Given text →
==========
One night, after a conversation over dinner during which my Miserable Man said not one positive thing about anyone or anything – the trains were late, the cat brought in mud, the potatoes were overcooked, TV was rubbish – he went out into the garden and sat there nursing his almighty grievances against the world alone.
It was then I finally lost my temper and pointed out he was actually living a lovely life. We had a beautiful house. He was living with a warm and loving partner. We were not financially strapped like many other people and everyone we knew and loved was healthy and happy. ‘What on earth is wrong with you?’ I asked plaintively.
He didn’t answer and within two months we had broken up and he had moved out. Thank goodness I came to my senses.
There have been so many studies that show a positive outlook is much better for our health and happiness than if we are constantly moody and miserable and finding fault in everything.
I do think it’s an age thing, however – but there is a very stark difference between the sexes. I have certainly noted that, as men get older, they tend to fold in on themselves and withdraw. Conversely my female friends in their 50s and 60s seem to be finding a brand new energy that sends them off globe-trotting, finding new careers and having new relationships. No wonder 51-year-old Bridget Jones went out with 29-year-old Roxster.
It’s no life to be with a partner who is a moaner about every little thing, who starts the moment he comes through the front door about his boss or the traffic or pot holes.
It is a choice to see the good in things rather than the bad. The truth is, living with or going out with a Miserable Man has a damaging – ageing – effect on you too. It’s very hard to be happy and forward-looking with someone who is perennially morose.
As a therapist, I know that misery can be weaponised. Then it gets altogether darker, involving tactics like the ‘silent treatment’ or an irritability that carries a hint of threat about it. I’ve come across people who think being optimistic is somehow silly or ditzy whereas being miserable and pessimistic is being realistic.
But how wrong they are. So many people in the world have real problems or are clinically depressed. Being miserable because your shirts aren’t clean or your football team has lost just shows a lack of resilience.
Miserable Men need to Man Up – just like their women.
AND A MISERABLE MAN WRITES…
By Roland White
Yes, yes, I admit it. I am a miserable middle-aged man, but my defence is this: you have driven us to it, ladies. Basically, it’s all your fault.
==========
Supplied records →
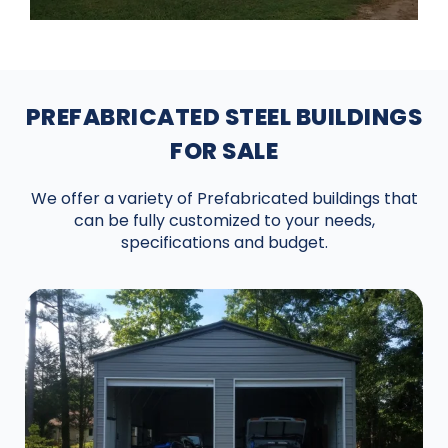
PREFABRICATED STEEL BUILDINGS
FOR SALE
We offer a variety of Prefabricated buildings that
can be fully customized to your needs,
specifications and budget.
DESIGN IN 3D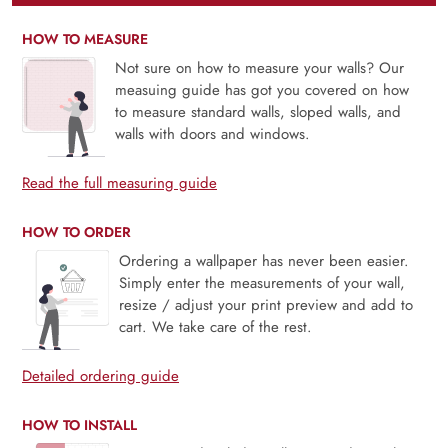
HOW TO MEASURE
Not sure on how to measure your walls? Our
measuing guide has got you covered on how
to measure standard walls, sloped walls, and
walls with doors and windows.
Read the full measuring guide
HOW TO ORDER
Ordering a wallpaper has never been easier.
Simply enter the measurements of your wall,
resize / adjust your print preview and add to
cart. We take care of the rest.
Detailed ordering guide
HOW TO INSTALL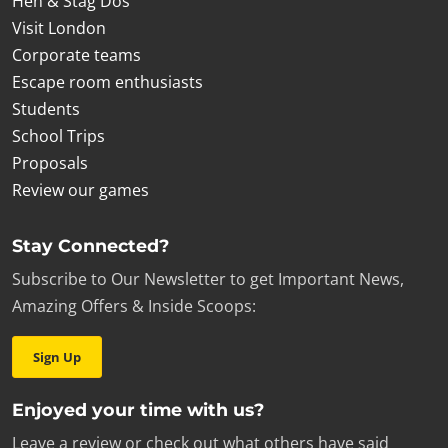
Hen & Stag Dos
Visit London
Corporate teams
Escape room enthusiasts
Students
School Trips
Proposals
Review our games
Stay Connected?
Subscribe to Our Newsletter to get Important News,
Amazing Offers & Inside Scoops:
Sign Up
Enjoyed your time with us?
Leave a review or check out what others have said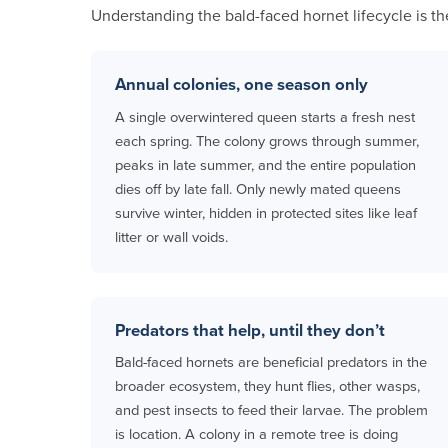
Understanding the bald-faced hornet lifecycle is th
Annual colonies, one season only
A single overwintered queen starts a fresh nest
each spring. The colony grows through summer,
peaks in late summer, and the entire population
dies off by late fall. Only newly mated queens
survive winter, hidden in protected sites like leaf
litter or wall voids.
Predators that help, until they don’t
Bald-faced hornets are beneficial predators in the
broader ecosystem, they hunt flies, other wasps,
and pest insects to feed their larvae. The problem
is location. A colony in a remote tree is doing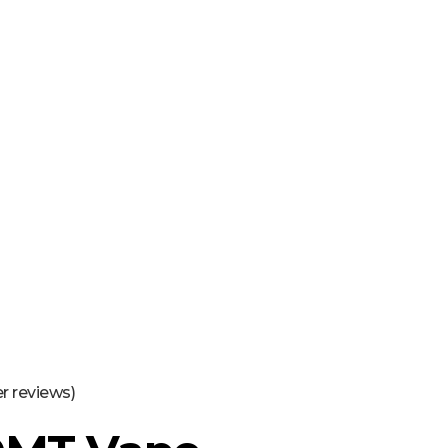
16463976765
info@mimosaroots.online
Login
Search
Basket
0
 reviews)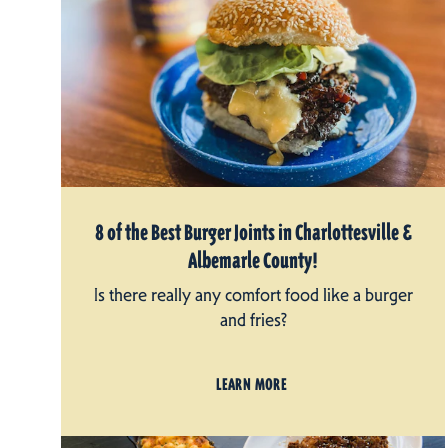
8 of the Best Burger Joints in Charlottesville &
Albemarle County!
Is there really any comfort food like a burger
and fries?
LEARN MORE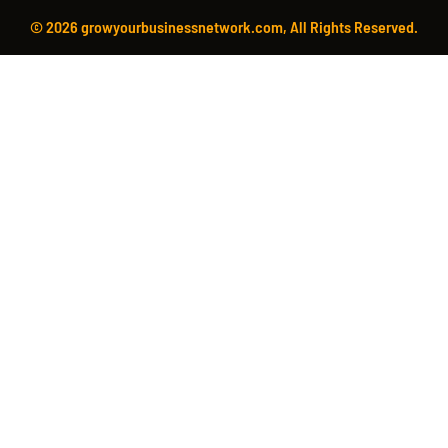
© 2026 growyourbusinessnetwork.com, All Rights Reserved.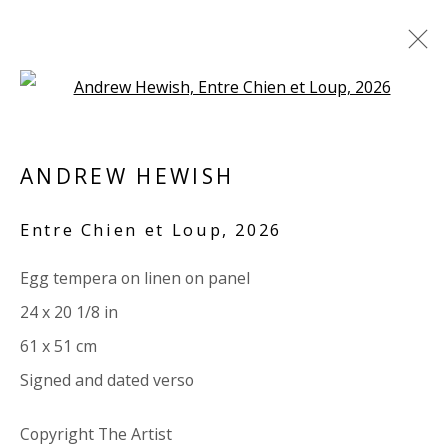
Open a larger version of the 
PANEL
ANDREW HEWISH
ALL
PAPER
LINEN
LINEN
SCULPTURE
PANEL
WOOD
BOARD
GLASS/PERSPEX
Entre Chien et Loup
,
2026
Egg tempera on linen on panel
VIVIENNE ROBERTS PROJECTS
24 x 20 1/8 in
The Bindery, 53 Hatton Garden, London EC1N 8HN
61 x 51 cm
Tuesday - Friday 11am - 5pm or by appointment:
Signed and dated verso
07971172715
Vivienne Roberts Art Consultants Ltd
Copyright The Artist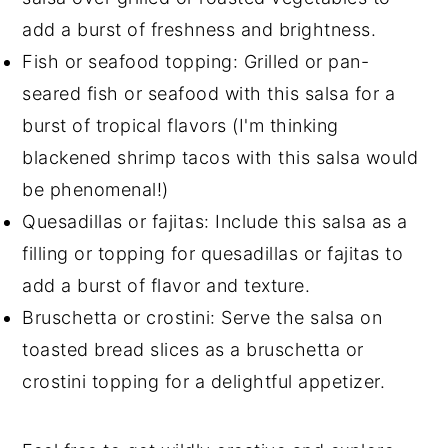
add a burst of freshness and brightness.
Fish or seafood topping: Grilled or pan-
seared fish or seafood with this salsa for a
burst of tropical flavors (I'm thinking
blackened shrimp tacos with this salsa would
be phenomenal!)
Quesadillas or fajitas: Include this salsa as a
filling or topping for quesadillas or fajitas to
add a burst of flavor and texture.
Bruschetta or crostini: Serve the salsa on
toasted bread slices as a bruschetta or
crostini topping for a delightful appetizer.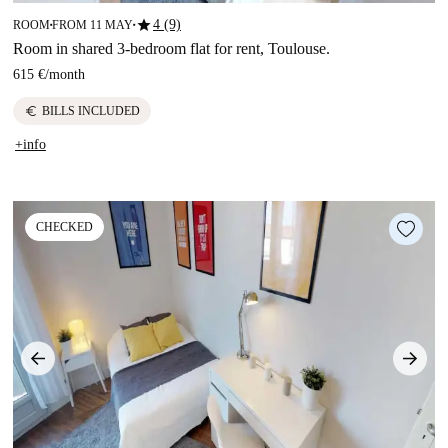
star
4 (9)
ROOM
FROM 11 MAY
■
■
Room in shared 3-bedroom flat for rent, Toulouse.
615 €
/
month
euro
BILLS INCLUDED
+info
CHECKED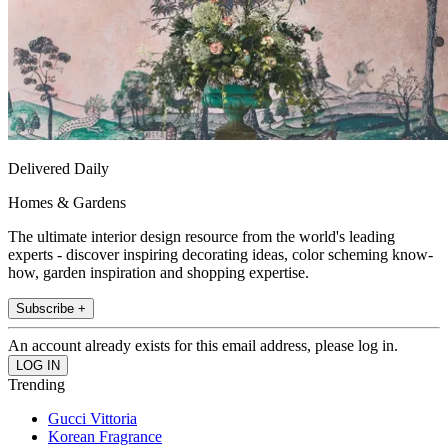
Delivered Daily
Homes & Gardens
The ultimate interior design resource from the world's leading
experts - discover inspiring decorating ideas, color scheming know-
how, garden inspiration and shopping expertise.
Subscribe +
An account already exists for this email address, please log in.
Trending
Gucci Vittoria
Korean Fragrance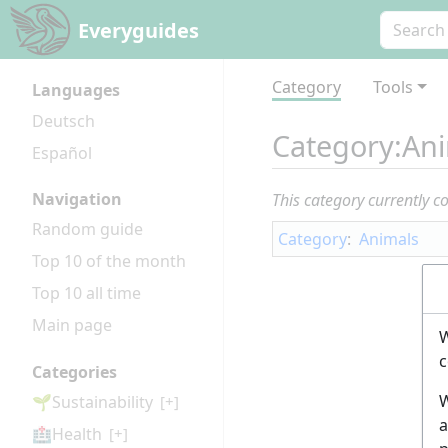
Everyguides
Category
Tools
Languages
Deutsch
Category
:
Ani
Español
Navigation
This category currently c
Random guide
Category
:
Animals
Top 10 of the month
Top 10 all time
Main page
W
c
Categories
W
🌱Sustainability
[+]
a
🏥Health
[+]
==========
Required action →
Could you update the Miserable Man piece, starting with "It’s no life" and going on through "is perennially morose.", so that "moaner" becomes "complainer"?

Problem solution →
It’s no life to be with a partner who is a complainer about every little thing, who starts the moment he comes through the front door about his boss or the traffic or pot holes.
It is a choice to see the good in things rather than the bad. The truth is, living with or going out with a Miserable Man has a damaging – ageing – effect on you too. It’s very hard to be happy and forward-looking with someone who is perennially morose.